Notes to the condensed consolidated financial statements (unaudited)
(Expressed in United States Dollars)
19. Commitments and Contingencies — Continued
    During the year ended December 31, 2008 the Company entered into memoranda of agreement with third parties to acquire two re-sale M.R. product tankers. As of September 30, 2009, since the acquisition of the one M.R. product tanker, the Company has short-term outstanding commitments for the unpaid balance of the purchase price for one vessel of $51,750,000, net of $5,750,000 already advanced to the sellers in 2008.
 
    As described in Note 7, as of September 30, 2009 the Company has long-term outstanding commitments for installment payments for five vessels under construction, as follows:
         
Year ended   Shipbuilding Contracts
 
2010
    7,152,405  
2011
    59,405,079  
2012
    40,465,687  
 
Total
    107,023,171  
 
      As of September 30, 2009, the Company’s long term obligations due under the shipbuilding contracts with Mitsubishi Corporation of Japan totaled to JPY9,606,400,000 were converted to US Dollars based upon the foreign currency forward contracts entered into by the Company and the prevailing USD/JPY exchange rate as at September 30, 2009. The total obligation under these contracts was $107,023,171.
 
      Based upon the above the average prevailing USD/JPY exchange rate used for the calculation of the total obligation was 89.76 JPY to $1.
20. Subsequent Events
The Company has evaluated subsequent events through December 24, 2009, the date the financial statements are issued.
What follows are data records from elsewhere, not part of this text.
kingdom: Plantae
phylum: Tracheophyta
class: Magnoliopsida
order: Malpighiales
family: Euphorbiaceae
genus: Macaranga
  (a)   On October 22, 2009, the Company concluded a memorandum of agreement for the disposal of the vessel “Gas Fortune” to an unaffiliated third party for $5,600,000. The vessel was delivered to her new owners on December 9, 2009 and the Company realized a loss from the sale of the above vessel of $2,500,760 which will be included in the Company’s consolidated statement of income in the fourth quarter of 2009.
 
  (b)   On November 10, 2009, the Company concluded a memorandum of agreement for the disposal of the vessel “Gas Natalie” to an unaffiliated third party for $6,800,000. The vessel is classified as vessel held for sale in the fourth quarter of 2009 and is scheduled to be delivered to her new owners on January 20, 2010. The Company will record an impairment charge of $3,660,390 to write down the carrying amount of the vessel to fair market value less costs to sell and will be included in the Company’s consolidated statement of income in the fourth quarter of 2009.